After 25 notable years with Maui Memorial Medical Center and at his private office in Kahului, the 68-year-old Galpin has retired from his duties as a plastic and reconstructive surgeon — the only surgeon in the world to begin and complete his medical and surgical training from a wheelchair, according to the Disaster Medical Coordination International Society, where Galpin served on the board.
“It really has been really gratifying that people have been taking time out of their busy schedules just to say goodbye,” Galpin said while cleaning out his office and finalizing travel plans Wednesday.
Galpin and his wife, Nina Sato, left for Canada Wednesday night to live closer to their twins, Aki and Mikiko, who were raised on Maui but moved to Vancouver to pursue their careers.
Over the past 25 years, Galpin became a highly respected health care specialist and also filled roles as the vice president of the Maui County Medical Society and of the Hawaii Independent Physicians Association.
He also picked up notoriety for his shark attack-related surgeries — averaging one a year — and the nickname the “shark doctor.”
After completing his first shark bite surgery around 1994-95, and then a few more, Galpin became the “go-to guy.”
“The reason for that is for the way Maui is situated,” he said. “The ecosystem can support sharks and at the same time, there is only one hospital here. So there’s certainly many places in the world that get many more shark attacks than we do, like Australia, Florida, places like that, but I guess it’s the fact that they are kind of concentrated here.”
Galpin’s passion for helping people came from his experience in the Vietnam War, according to past Maui News stories. He had trained with the Army as a special forces weapons expert and medic, and helped run the medical evacuation of approximately 40,000 people.
However, while he was pursuing his studies at San Francisco State University, a drunken driver slammed into Galpin’s motorcycle, leaving him paralyzed from the waist down.
After about eight months of recovery, Galpin was determined to finish college and enroll in Wayne State University School of Medicine in Detroit.
He also continued to serve medical missions in Afghanistan and Laos.
In 2006, the U.S. Department of Health and Human Services honored Galpin with the Secretary’s Highest Recognition Award for his “sustained excellence” and “distinguished service” in local, national and international medical care.
Being involved in the community and with his children is very important, he said Wednesday, which is why some have known Galpin as the scoutmaster for Kula Troop 14 Boy Scouts, a Little League baseball and soccer coach, and a gardener tending to the jacaranda trees along Haleakala Highway that were planted as part of an Eagle Scout project organized by his son Aki.
“Being a parent is the most amazing adventure that I’ve ever had in my life, and I’m sure every parent feels this way, but I look at my kids and I’m totally amazed by them,” he said. “So as they matured, and like most kids, they move on with their lives.”

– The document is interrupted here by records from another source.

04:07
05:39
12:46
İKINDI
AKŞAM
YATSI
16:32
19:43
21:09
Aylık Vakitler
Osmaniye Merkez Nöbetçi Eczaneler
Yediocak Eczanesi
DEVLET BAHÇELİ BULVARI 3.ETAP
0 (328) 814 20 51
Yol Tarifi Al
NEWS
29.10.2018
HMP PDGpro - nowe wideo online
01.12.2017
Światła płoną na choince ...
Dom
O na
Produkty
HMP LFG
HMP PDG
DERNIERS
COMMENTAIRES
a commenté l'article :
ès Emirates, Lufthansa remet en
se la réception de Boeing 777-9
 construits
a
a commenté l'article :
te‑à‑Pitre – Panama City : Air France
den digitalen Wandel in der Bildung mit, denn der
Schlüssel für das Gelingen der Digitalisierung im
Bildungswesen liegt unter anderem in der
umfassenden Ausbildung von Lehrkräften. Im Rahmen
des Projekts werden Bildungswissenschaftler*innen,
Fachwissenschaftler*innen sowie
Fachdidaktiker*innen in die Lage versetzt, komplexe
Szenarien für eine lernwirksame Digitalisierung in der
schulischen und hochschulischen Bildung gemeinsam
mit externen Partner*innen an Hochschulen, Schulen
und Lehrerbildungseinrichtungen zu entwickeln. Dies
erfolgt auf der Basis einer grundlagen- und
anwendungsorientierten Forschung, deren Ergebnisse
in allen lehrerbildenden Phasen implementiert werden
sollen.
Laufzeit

Every time that Galpin drove down from his residence in Keokea by the row of maturing jacaranda trees, he would be reminded of that chapter in his life, and “think about him and wonder how he’s doing.”
“It was a very nice experience because every time I drive by, I can remember planting them,” he said.

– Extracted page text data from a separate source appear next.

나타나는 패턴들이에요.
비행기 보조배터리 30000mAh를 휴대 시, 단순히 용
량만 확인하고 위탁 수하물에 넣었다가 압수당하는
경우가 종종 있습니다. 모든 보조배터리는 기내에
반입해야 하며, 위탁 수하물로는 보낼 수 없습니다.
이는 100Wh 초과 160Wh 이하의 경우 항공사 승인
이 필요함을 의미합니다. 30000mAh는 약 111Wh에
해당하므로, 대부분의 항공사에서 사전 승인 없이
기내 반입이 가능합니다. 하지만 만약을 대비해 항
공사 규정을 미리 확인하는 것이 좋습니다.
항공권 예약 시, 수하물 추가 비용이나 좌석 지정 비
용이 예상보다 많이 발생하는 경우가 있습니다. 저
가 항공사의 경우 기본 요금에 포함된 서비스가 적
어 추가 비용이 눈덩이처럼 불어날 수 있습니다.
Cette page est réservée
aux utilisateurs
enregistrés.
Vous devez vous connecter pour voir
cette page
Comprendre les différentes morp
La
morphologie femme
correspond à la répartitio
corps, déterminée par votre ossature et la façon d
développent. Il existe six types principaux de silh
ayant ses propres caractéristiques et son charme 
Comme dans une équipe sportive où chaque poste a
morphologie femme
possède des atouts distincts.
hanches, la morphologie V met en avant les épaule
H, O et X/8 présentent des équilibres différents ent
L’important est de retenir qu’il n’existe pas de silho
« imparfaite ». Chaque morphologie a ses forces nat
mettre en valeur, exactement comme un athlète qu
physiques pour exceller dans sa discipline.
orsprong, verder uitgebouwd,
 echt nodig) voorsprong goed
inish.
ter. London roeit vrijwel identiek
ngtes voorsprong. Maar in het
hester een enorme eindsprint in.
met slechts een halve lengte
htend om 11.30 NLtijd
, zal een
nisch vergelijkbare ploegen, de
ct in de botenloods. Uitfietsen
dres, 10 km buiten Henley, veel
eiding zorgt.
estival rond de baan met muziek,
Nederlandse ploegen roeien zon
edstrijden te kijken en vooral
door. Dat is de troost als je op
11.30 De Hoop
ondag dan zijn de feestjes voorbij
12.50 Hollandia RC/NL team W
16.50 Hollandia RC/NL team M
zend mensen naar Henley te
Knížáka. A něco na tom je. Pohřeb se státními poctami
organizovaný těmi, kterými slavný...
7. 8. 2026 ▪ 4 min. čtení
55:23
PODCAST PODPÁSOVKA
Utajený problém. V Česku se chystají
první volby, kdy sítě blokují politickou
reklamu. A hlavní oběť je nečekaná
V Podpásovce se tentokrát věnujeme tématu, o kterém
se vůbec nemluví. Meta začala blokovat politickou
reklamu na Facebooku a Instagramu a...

Choosing retirement was inspired by a combination of things, he said, including his wife’s decision that it was a good time for her to transition away from her role as school director of Carden Academy.
Sato taught at the academy from 1999 through 2008, and eventually became the English language arts specialist for the middle school prior to filling the head of school position.

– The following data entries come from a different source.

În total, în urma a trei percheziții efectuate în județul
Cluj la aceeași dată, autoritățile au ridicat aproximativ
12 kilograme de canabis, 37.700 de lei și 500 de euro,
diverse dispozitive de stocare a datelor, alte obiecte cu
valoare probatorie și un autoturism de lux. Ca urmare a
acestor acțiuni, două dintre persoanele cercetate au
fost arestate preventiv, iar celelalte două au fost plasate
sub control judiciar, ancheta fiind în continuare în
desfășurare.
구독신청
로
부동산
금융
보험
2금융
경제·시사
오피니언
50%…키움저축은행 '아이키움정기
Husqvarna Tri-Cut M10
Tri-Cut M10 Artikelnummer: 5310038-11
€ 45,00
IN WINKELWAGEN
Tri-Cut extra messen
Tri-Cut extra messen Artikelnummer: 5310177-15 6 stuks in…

“She felt that the school was in a good, stable place. . . . Time was sort of the genesis of her and I to make this decision,” Galpin said. “Surgery also requires a significant amount of hand-eye skill and coordination, all that kind of stuff, and so I guess I wanted to go out while I was still at the top of my game.”
As of now, Galpin and Sato do not have plans for retirement, other than settling in their new home and enjoying the “exciting new adventure, new chapter.”
“I hope opportunities may present themselves, and for me, I hope I’ll find something interesting to do, but no absolute plans right now,” he said. “I got a sailboat up there, so I’ll sail when the weather is good and I’ll ski in the wintertime.”
Moving to Canada will be “fun for us, but the kids might have a different view of it,” Galpin said with a laugh.
With the only hand specialist in the Valley Isle leaving the state, Galpin assured the Maui community that they shouldn’t worry.
“There’s no difference between a shark bite and any other sort of trauma they could have, so you know, we’ve got a tremendously good staff of surgeons up at the hospital that can handle that,” he said. “Maui and the hospital has grown up over the last 25 years. . . . I can tell you without reservation that the hospital of its size, Maui Memorial Hospital is a fantastic facility — the staff there are excellent, the surgeons are excellent, the hospital is excellent, the nursing staff is excellent.
“It routinely ranked incredibly high on national platforms, and so the fact that I’m moving on is not going to change anything, so there’s a bunch of good guys and gals up there,” he added.